In Ghana, Mobile Money (MoMo) is not optional at the counter — it is how millions of customers pay every day. MTN Mobile Money, Telecel Cash, and AirtelTigo Money sit alongside cash and card. The problem for shop owners: at closing time, how much came in via MoMo versus cash? If you only track total money in the drawer, your records are wrong and your accountant notices.
Why MoMo makes manual record-keeping hard
- MoMo goes to your phone wallet, cash goes to the drawer — two separate piles
- Staff may forget to note which sales were MoMo
- End-of-day reconciliation takes longer than it should
- You cannot see payment method trends (are customers shifting to MoMo?)

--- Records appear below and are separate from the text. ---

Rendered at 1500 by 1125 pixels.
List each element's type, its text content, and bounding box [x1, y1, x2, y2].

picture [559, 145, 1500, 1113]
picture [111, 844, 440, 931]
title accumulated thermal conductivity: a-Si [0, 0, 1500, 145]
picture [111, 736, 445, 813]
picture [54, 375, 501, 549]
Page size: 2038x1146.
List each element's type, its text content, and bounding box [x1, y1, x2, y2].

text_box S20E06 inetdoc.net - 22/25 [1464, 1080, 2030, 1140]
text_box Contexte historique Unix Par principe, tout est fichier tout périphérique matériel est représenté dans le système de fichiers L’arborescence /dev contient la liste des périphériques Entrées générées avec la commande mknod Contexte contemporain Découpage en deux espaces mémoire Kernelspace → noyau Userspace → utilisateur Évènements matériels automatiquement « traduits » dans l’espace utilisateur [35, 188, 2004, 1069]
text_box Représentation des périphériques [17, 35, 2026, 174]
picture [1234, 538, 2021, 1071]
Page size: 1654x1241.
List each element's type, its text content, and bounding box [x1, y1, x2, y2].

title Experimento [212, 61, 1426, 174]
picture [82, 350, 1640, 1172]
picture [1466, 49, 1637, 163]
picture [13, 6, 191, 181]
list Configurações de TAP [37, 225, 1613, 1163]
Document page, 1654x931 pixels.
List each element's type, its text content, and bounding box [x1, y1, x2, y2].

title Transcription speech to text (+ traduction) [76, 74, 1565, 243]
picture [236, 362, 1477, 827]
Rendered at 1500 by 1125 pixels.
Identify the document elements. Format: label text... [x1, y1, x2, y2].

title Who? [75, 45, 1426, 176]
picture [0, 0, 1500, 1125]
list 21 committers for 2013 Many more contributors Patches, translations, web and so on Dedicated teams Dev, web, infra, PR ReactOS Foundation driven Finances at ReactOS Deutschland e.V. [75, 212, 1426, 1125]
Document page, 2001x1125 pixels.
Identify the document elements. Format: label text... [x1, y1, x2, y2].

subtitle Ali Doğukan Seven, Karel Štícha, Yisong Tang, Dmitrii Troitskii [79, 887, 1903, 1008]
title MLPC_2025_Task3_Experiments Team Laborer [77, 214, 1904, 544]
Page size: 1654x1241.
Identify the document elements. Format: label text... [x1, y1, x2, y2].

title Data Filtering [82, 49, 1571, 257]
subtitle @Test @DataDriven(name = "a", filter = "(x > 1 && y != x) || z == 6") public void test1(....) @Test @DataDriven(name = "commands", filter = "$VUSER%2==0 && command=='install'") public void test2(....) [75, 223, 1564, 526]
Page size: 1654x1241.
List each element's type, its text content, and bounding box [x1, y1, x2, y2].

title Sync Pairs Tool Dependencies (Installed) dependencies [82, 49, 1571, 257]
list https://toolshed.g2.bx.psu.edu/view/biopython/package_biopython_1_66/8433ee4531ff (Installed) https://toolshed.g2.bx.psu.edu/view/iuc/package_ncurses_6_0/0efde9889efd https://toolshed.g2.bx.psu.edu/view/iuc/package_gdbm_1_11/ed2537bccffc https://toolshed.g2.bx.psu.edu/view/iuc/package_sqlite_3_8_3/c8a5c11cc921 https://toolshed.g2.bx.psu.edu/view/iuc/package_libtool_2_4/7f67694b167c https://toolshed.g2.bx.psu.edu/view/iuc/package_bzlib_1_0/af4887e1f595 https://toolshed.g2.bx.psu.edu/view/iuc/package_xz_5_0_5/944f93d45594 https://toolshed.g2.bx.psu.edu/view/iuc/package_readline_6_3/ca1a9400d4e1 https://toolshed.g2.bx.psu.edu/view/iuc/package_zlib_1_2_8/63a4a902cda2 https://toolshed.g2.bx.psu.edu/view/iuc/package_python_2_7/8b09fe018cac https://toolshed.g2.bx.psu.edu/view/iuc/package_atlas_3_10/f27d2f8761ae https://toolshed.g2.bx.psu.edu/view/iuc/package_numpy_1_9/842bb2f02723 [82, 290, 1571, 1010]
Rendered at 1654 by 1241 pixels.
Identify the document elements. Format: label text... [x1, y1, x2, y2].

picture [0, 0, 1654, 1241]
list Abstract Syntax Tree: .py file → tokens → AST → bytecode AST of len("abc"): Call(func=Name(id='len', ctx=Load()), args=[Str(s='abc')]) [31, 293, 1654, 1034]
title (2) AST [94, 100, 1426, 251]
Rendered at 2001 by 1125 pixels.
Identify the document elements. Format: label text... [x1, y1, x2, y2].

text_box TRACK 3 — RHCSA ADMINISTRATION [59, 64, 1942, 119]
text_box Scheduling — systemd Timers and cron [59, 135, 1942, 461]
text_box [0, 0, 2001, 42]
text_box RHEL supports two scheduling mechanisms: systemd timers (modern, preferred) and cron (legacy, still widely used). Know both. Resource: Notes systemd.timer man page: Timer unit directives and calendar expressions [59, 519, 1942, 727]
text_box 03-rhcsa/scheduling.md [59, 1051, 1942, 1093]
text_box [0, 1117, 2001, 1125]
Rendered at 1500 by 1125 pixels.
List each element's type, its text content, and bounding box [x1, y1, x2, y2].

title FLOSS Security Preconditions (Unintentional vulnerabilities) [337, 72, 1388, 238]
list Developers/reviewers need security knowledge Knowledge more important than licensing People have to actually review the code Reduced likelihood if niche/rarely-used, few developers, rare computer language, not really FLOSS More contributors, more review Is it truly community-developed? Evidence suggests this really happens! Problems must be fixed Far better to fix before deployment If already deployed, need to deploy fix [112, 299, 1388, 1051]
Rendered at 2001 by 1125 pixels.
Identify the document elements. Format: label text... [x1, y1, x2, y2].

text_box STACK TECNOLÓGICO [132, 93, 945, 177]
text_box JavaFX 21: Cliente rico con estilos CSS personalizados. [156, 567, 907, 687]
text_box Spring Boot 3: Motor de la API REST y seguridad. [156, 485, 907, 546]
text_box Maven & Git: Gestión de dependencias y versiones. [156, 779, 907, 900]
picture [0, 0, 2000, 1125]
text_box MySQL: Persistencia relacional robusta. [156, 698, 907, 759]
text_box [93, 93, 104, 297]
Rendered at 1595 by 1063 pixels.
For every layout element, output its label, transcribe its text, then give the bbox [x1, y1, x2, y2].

- Disputes with staff or customers lack a clear receipt trail
How Retill records MoMo at checkout
At POS checkout, select the payment method for each sale:
- Cash — Amount received and change calculated automatically
- Mobile Money (MoMo) — Recorded as MoMo on the receipt and in reports
- Card — For POS terminal or bank card payments
Every sale stores its payment method. Your Overview dashboard shows customer payment method breakdown — cash vs MoMo vs card — so you understand how your customers actually pay.
Reconciling MoMo and cash at closing
- Open Retill Overview or generate a daily sales report
- Compare total MoMo sales in Retill to your mobile wallet credits for the day
- Compare total cash sales to physical cash in the drawer
- Investigate any gap immediately — while the day is still fresh
This takes minutes with Retill. Without it, shop owners spend 30–60 minutes every evening guessing.
MoMo + credit sales
When a credit customer makes a partial MoMo payment, record it as a deposit on their customer account. Retill links the payment to their balance — whether they paid cash or MoMo.
Why Ghana shop owners choose Retill for payments
Foreign POS systems often ignore MoMo or treat it as a generic "digital payment." Retill is built in Ghana for Ghana payment habits — MoMo is a first-class payment method at checkout, not an afterthought.